If the government moves in this direction and does restrict funding, this means that many people who today qualify to receive government-funded long-term care will not receive it in future, “creating a greater sense of urgency and personal responsibility among those financially able to save, invest, or insure for long-term care,” he added.
This is just another in the many complicating factors involving the future need for, and the cost of, long-term care. No one is predicting, for instance, that the costs will come down.
“The hourly cost of hiring a caregiver is sure to go up, since there will be more people needing long-term care in future and fewer caregivers to provide it,” said Claude Thau, a long-term care consultant and insurance wholesaler.
Fewer caregivers to serve everyone’s potential care needs affect both the quality of care and its cost, he explained. “For many people, caregiving does not come naturally to them; it is not considered a pleasant job,” said Thau. “At a time when more people will need care, the supply of caregivers will remain stagnant, unless the fees paid for the services rise appreciably. In addition to current minimum wage and unionization pressures, this will have a dire impact on the overall cost of long-term care.”
Another factor — big business — is playing a role in expectations for rising care costs at custodial facilities like nursing homes. “Many small, `mom-and-pop’ type caregiving facilities operated by people who are passionate about providing care are being acquired by larger organizations,” said Thau. “As these businesses grow and consolidate, they tend to apply more financial discipline to improve the margins, charging higher prices over time.”
There’s another factor enlarging aggregate long-term care costs: the care often prolongs the life of those requiring it. “The longer people live increases the overall expense of care,” Thau explained. “A case in point is my mother-in-law. When she went into a long-term care facility because of alcohol-induced dementia, her family and friends expected she wouldn't live long. But the care was so remarkable that she looked healthier than she had in years — and was. She died in her 16th year in the nursing home. The costs added up.”
According to the Genworth 2018 Cost of Care Study , the cost of a semi-private room in a nursing home is $245 per day or $7,441 per month, whereas a home health aide charges approximately $138 per 8½ -hour day.5 Family caregiving, of course, is the least expensive, since the care is provided free of charge. Approximately 65.7 million Americans are involved in such informal care to family members and close friends.

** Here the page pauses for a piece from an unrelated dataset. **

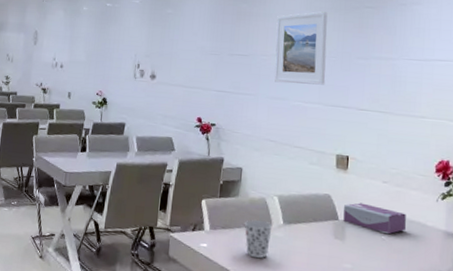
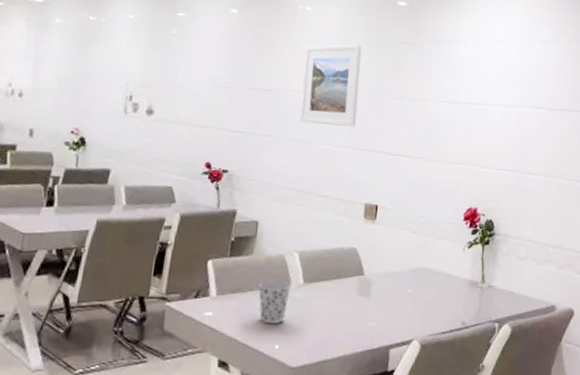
tissue box: present [343,203,406,235] -> none [369,255,433,288]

But family caregiving has its drawbacks, chief among them is the time and effort this consumes for those providing care. Care quality is another concern. A study by the United Hospital Fund and AARP Public Policy Institute found that most family caregivers are unprepared for needed tasks, which may include cleaning the wounds of those needing care, dispensing the right medications, at the right dosage at the proper time, and coping with individuals who refuse to take their pills.
The need to prepare
As the populace ages, the cost of long-term care rises, and the government acts on the ticking time bomb that Moses hears in the distance, there will be fewer dollars from Uncle Sam to absorb long-term care expenses, if he is correct in his assumptions. This puts the onus increasingly on the public to financially prepare for the possibility.

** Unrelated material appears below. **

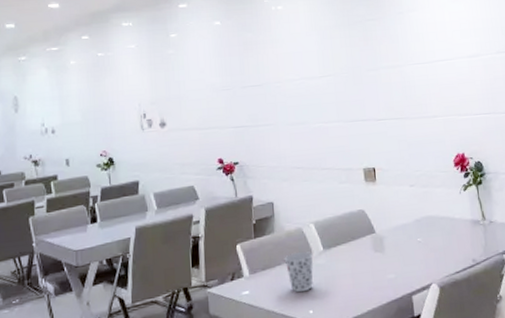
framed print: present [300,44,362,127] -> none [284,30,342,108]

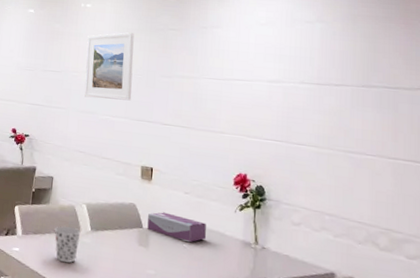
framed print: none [284,30,342,108] -> present [84,32,134,101]
tissue box: none [378,210,437,236] -> present [147,212,206,243]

That may lead to more people considering their options, such as setting aside money for future long-term care needs or purchasing long-term care insurance. (Related: Hybrid long term care insurance )
But for some, Medicaid, at least in its current form, will remain a better answer. A study from the Center for Retirement Research at Boston College argued that it’s “optimal for only about 20-30 percent of single individuals to buy insurance.” 6
Still if the tipping point is approaching, more people will likely need to look at their own circumstances and options.